| ATTIVITÀ |
Disponi come CSV a due colonne, testo e risposta, gli elementi tra la riga che contiene "Q3. The picture that follows shows an" e quella che contiene "The voltage is value=180 unit=V", estremi inclusi. Ogni elemento va su una riga, con ciascun campo tra virgolette e gli a capo sostituiti da spazi, e le immagini vanno escluse.

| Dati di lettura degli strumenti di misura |
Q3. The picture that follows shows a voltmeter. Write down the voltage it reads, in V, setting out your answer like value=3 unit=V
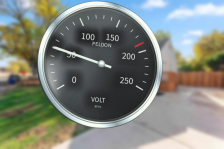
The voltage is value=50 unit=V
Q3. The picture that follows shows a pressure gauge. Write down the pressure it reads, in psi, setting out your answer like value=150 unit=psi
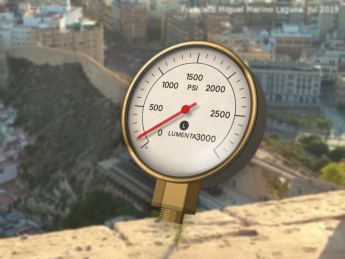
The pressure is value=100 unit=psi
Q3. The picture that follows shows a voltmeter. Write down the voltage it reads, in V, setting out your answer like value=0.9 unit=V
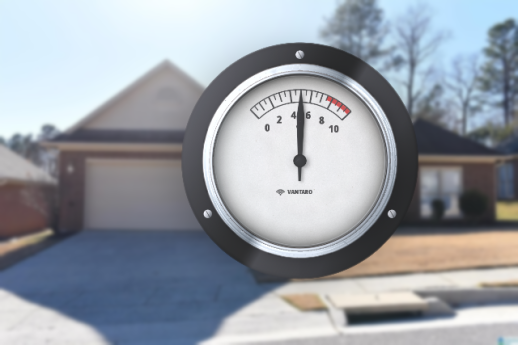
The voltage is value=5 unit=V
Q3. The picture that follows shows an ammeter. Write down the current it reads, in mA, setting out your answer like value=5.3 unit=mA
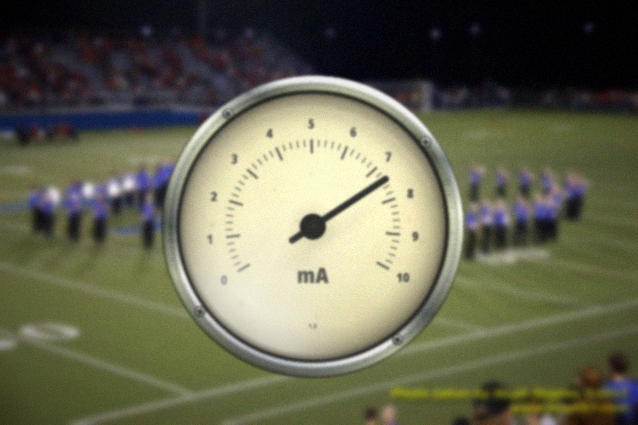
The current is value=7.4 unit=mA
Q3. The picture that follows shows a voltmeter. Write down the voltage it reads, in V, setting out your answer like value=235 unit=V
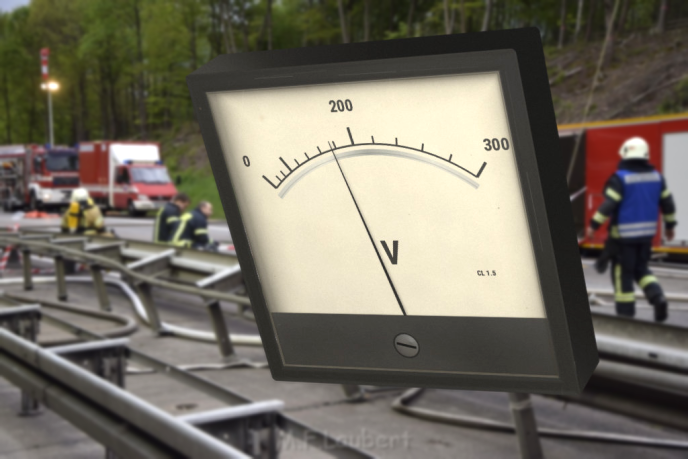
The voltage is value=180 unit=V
---
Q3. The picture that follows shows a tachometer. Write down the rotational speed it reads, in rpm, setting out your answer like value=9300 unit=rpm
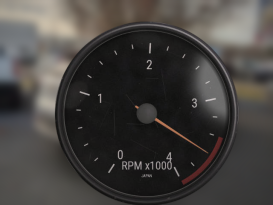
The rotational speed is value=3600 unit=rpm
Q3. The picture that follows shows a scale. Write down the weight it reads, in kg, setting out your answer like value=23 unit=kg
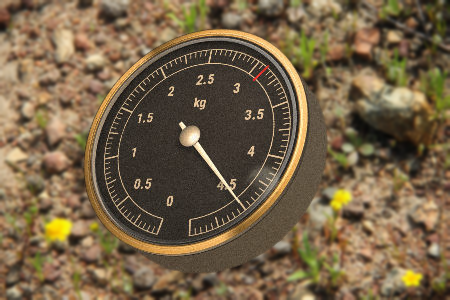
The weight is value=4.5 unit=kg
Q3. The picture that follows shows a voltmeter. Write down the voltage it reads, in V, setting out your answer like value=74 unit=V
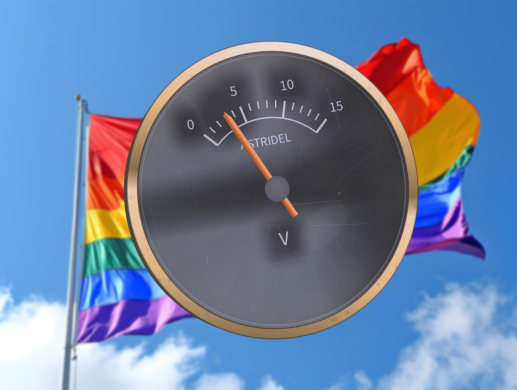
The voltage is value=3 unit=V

| RISULTATO |
testo,risposta
"Q3. The picture that follows shows an ammeter. Write down the current it reads, in mA, setting out your answer like value=5.3 unit=mA The current is","value=7.4 unit=mA"
"Q3. The picture that follows shows a voltmeter. Write down the voltage it reads, in V, setting out your answer like value=235 unit=V The voltage is","value=180 unit=V"